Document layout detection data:

[Start of Attachment]

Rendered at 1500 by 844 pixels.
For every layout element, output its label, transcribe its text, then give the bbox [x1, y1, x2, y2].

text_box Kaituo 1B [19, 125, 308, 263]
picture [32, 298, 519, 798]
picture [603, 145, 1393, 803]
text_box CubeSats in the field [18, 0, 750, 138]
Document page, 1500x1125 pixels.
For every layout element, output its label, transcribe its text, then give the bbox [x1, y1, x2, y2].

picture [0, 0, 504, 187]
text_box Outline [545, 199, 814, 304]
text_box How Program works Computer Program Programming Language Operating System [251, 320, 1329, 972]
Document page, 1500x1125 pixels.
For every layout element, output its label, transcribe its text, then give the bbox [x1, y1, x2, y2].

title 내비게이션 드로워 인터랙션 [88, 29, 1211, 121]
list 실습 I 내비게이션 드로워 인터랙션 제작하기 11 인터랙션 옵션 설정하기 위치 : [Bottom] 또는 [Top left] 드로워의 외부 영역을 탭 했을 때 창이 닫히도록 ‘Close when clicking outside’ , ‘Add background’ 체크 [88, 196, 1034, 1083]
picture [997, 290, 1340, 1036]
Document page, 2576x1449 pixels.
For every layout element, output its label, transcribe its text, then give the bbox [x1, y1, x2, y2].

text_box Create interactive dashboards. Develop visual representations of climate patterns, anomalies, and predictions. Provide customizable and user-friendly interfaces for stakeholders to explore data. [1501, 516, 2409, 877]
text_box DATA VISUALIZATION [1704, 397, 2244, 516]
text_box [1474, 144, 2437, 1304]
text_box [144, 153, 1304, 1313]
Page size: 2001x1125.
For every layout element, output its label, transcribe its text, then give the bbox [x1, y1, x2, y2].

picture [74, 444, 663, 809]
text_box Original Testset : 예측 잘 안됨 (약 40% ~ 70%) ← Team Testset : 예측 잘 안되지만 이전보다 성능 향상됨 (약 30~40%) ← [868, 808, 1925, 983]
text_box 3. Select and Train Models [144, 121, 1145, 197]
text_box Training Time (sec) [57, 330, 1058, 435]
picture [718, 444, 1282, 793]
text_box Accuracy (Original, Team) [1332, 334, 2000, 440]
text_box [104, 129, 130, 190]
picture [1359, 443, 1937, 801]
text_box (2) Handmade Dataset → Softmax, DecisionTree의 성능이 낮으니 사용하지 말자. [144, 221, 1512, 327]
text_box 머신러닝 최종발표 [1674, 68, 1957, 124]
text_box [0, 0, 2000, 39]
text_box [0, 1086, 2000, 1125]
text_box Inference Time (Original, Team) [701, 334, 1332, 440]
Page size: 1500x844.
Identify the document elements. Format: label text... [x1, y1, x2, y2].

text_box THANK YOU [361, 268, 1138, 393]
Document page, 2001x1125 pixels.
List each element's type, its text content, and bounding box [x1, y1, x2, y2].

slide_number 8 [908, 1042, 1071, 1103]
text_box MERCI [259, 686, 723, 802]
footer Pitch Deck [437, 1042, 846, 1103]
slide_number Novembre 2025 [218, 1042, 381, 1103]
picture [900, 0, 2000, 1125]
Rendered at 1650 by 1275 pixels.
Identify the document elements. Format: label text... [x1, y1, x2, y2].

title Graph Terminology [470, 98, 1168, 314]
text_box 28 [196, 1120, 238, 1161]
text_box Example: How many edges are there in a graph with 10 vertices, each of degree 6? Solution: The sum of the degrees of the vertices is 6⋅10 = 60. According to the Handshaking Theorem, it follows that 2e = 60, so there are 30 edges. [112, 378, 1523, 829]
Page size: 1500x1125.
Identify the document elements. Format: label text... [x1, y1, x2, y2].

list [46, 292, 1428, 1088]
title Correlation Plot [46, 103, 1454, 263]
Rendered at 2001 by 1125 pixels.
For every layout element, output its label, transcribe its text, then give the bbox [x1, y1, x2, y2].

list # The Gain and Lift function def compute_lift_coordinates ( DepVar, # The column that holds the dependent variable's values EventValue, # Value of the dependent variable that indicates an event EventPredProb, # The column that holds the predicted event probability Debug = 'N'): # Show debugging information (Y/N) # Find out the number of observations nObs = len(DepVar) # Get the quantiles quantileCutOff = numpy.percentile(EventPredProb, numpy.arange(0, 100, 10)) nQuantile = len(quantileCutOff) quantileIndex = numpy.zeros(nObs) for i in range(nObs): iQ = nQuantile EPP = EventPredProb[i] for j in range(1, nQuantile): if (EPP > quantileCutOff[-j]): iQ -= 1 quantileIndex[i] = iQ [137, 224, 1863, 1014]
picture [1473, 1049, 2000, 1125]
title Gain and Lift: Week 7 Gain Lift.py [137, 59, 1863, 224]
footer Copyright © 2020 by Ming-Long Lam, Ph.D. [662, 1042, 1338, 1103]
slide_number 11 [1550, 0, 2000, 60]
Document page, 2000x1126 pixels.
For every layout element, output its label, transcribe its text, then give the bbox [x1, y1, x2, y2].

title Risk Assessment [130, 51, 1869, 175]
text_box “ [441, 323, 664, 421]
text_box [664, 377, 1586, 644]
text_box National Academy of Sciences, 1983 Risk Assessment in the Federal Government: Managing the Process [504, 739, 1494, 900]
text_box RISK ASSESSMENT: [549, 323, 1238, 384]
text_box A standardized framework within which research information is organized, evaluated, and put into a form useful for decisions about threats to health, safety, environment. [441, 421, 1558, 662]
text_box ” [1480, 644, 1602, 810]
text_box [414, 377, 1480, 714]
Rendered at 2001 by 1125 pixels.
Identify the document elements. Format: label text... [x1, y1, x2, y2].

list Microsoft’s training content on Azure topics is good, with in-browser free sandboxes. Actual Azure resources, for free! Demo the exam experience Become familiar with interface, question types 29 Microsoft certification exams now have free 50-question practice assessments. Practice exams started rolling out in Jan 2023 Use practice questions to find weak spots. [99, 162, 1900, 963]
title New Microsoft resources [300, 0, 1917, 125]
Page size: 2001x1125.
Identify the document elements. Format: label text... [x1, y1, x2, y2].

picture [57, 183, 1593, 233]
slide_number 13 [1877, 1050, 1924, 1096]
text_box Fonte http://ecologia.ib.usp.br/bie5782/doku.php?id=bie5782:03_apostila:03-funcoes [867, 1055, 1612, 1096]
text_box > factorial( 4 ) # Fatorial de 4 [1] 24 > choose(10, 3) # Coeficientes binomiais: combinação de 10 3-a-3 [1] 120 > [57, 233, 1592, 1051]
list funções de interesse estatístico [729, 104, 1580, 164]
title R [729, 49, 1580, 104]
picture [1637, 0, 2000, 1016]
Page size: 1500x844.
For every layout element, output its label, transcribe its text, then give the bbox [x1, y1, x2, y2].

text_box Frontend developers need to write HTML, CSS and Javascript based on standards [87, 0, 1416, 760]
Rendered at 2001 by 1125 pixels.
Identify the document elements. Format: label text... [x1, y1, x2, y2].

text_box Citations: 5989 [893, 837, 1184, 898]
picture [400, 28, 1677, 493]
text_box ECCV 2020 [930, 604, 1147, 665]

[End of Attachment]

- **ACTIVITY**
Transcribe the data exactly.

- **REPLY**
Rendered at 1500 by 844 pixels.
For every layout element, output its label, transcribe its text, then give the bbox [x1, y1, x2, y2].

text_box Kaituo 1B [19, 125, 308, 263]
picture [32, 298, 519, 798]
picture [603, 145, 1393, 803]
text_box CubeSats in the field [18, 0, 750, 138]
Document page, 1500x1125 pixels.
For every layout element, output its label, transcribe its text, then give the bbox [x1, y1, x2, y2].

picture [0, 0, 504, 187]
text_box Outline [545, 199, 814, 304]
text_box How Program works Computer Program Programming Language Operating System [251, 320, 1329, 972]
Document page, 1500x1125 pixels.
For every layout element, output its label, transcribe its text, then give the bbox [x1, y1, x2, y2].

title 내비게이션 드로워 인터랙션 [88, 29, 1211, 121]
list 실습 I 내비게이션 드로워 인터랙션 제작하기 11 인터랙션 옵션 설정하기 위치 : [Bottom] 또는 [Top left] 드로워의 외부 영역을 탭 했을 때 창이 닫히도록 ‘Close when clicking outside’ , ‘Add background’ 체크 [88, 196, 1034, 1083]
picture [997, 290, 1340, 1036]
Document page, 2576x1449 pixels.
For every layout element, output its label, transcribe its text, then give the bbox [x1, y1, x2, y2].

text_box Create interactive dashboards. Develop visual representations of climate patterns, anomalies, and predictions. Provide customizable and user-friendly interfaces for stakeholders to explore data. [1501, 516, 2409, 877]
text_box DATA VISUALIZATION [1704, 397, 2244, 516]
text_box [1474, 144, 2437, 1304]
text_box [144, 153, 1304, 1313]
Page size: 2001x1125.
For every layout element, output its label, transcribe its text, then give the bbox [x1, y1, x2, y2].

picture [74, 444, 663, 809]
text_box Original Testset : 예측 잘 안됨 (약 40% ~ 70%) ← Team Testset : 예측 잘 안되지만 이전보다 성능 향상됨 (약 30~40%) ← [868, 808, 1925, 983]
text_box 3. Select and Train Models [144, 121, 1145, 197]
text_box Training Time (sec) [57, 330, 1058, 435]
picture [718, 444, 1282, 793]
text_box Accuracy (Original, Team) [1332, 334, 2000, 440]
text_box [104, 129, 130, 190]
picture [1359, 443, 1937, 801]
text_box (2) Handmade Dataset → Softmax, DecisionTree의 성능이 낮으니 사용하지 말자. [144, 221, 1512, 327]
text_box 머신러닝 최종발표 [1674, 68, 1957, 124]
text_box [0, 0, 2000, 39]
text_box [0, 1086, 2000, 1125]
text_box Inference Time (Original, Team) [701, 334, 1332, 440]
Page size: 1500x844.
Identify the document elements. Format: label text... [x1, y1, x2, y2].

text_box THANK YOU [361, 268, 1138, 393]
Document page, 2001x1125 pixels.
List each element's type, its text content, and bounding box [x1, y1, x2, y2].

slide_number 8 [908, 1042, 1071, 1103]
text_box MERCI [259, 686, 723, 802]
footer Pitch Deck [437, 1042, 846, 1103]
slide_number Novembre 2025 [218, 1042, 381, 1103]
picture [900, 0, 2000, 1125]
Rendered at 1650 by 1275 pixels.
Identify the document elements. Format: label text... [x1, y1, x2, y2].

title Graph Terminology [470, 98, 1168, 314]
text_box 28 [196, 1120, 238, 1161]
text_box Example: How many edges are there in a graph with 10 vertices, each of degree 6? Solution: The sum of the degrees of the vertices is 6⋅10 = 60. According to the Handshaking Theorem, it follows that 2e = 60, so there are 30 edges. [112, 378, 1523, 829]
Page size: 1500x1125.
Identify the document elements. Format: label text... [x1, y1, x2, y2].

list [46, 292, 1428, 1088]
title Correlation Plot [46, 103, 1454, 263]
Rendered at 2001 by 1125 pixels.
For every layout element, output its label, transcribe its text, then give the bbox [x1, y1, x2, y2].

list # The Gain and Lift function def compute_lift_coordinates ( DepVar, # The column that holds the dependent variable's values EventValue, # Value of the dependent variable that indicates an event EventPredProb, # The column that holds the predicted event probability Debug = 'N'): # Show debugging information (Y/N) # Find out the number of observations nObs = len(DepVar) # Get the quantiles quantileCutOff = numpy.percentile(EventPredProb, numpy.arange(0, 100, 10)) nQuantile = len(quantileCutOff) quantileIndex = numpy.zeros(nObs) for i in range(nObs): iQ = nQuantile EPP = EventPredProb[i] for j in range(1, nQuantile): if (EPP > quantileCutOff[-j]): iQ -= 1 quantileIndex[i] = iQ [137, 224, 1863, 1014]
picture [1473, 1049, 2000, 1125]
title Gain and Lift: Week 7 Gain Lift.py [137, 59, 1863, 224]
footer Copyright © 2020 by Ming-Long Lam, Ph.D. [662, 1042, 1338, 1103]
slide_number 11 [1550, 0, 2000, 60]
Document page, 2000x1126 pixels.
For every layout element, output its label, transcribe its text, then give the bbox [x1, y1, x2, y2].

title Risk Assessment [130, 51, 1869, 175]
text_box “ [441, 323, 664, 421]
text_box [664, 377, 1586, 644]
text_box National Academy of Sciences, 1983 Risk Assessment in the Federal Government: Managing the Process [504, 739, 1494, 900]
text_box RISK ASSESSMENT: [549, 323, 1238, 384]
text_box A standardized framework within which research information is organized, evaluated, and put into a form useful for decisions about threats to health, safety, environment. [441, 421, 1558, 662]
text_box ” [1480, 644, 1602, 810]
text_box [414, 377, 1480, 714]
Rendered at 2001 by 1125 pixels.
Identify the document elements. Format: label text... [x1, y1, x2, y2].

list Microsoft’s training content on Azure topics is good, with in-browser free sandboxes. Actual Azure resources, for free! Demo the exam experience Become familiar with interface, question types 29 Microsoft certification exams now have free 50-question practice assessments. Practice exams started rolling out in Jan 2023 Use practice questions to find weak spots. [99, 162, 1900, 963]
title New Microsoft resources [300, 0, 1917, 125]
Page size: 2001x1125.
Identify the document elements. Format: label text... [x1, y1, x2, y2].

picture [57, 183, 1593, 233]
slide_number 13 [1877, 1050, 1924, 1096]
text_box Fonte http://ecologia.ib.usp.br/bie5782/doku.php?id=bie5782:03_apostila:03-funcoes [867, 1055, 1612, 1096]
text_box > factorial( 4 ) # Fatorial de 4 [1] 24 > choose(10, 3) # Coeficientes binomiais: combinação de 10 3-a-3 [1] 120 > [57, 233, 1592, 1051]
list funções de interesse estatístico [729, 104, 1580, 164]
title R [729, 49, 1580, 104]
picture [1637, 0, 2000, 1016]
Page size: 1500x844.
For every layout element, output its label, transcribe its text, then give the bbox [x1, y1, x2, y2].

text_box Frontend developers need to write HTML, CSS and Javascript based on standards [87, 0, 1416, 760]
Rendered at 2001 by 1125 pixels.
Identify the document elements. Format: label text... [x1, y1, x2, y2].

text_box Citations: 5989 [893, 837, 1184, 898]
picture [400, 28, 1677, 493]
text_box ECCV 2020 [930, 604, 1147, 665]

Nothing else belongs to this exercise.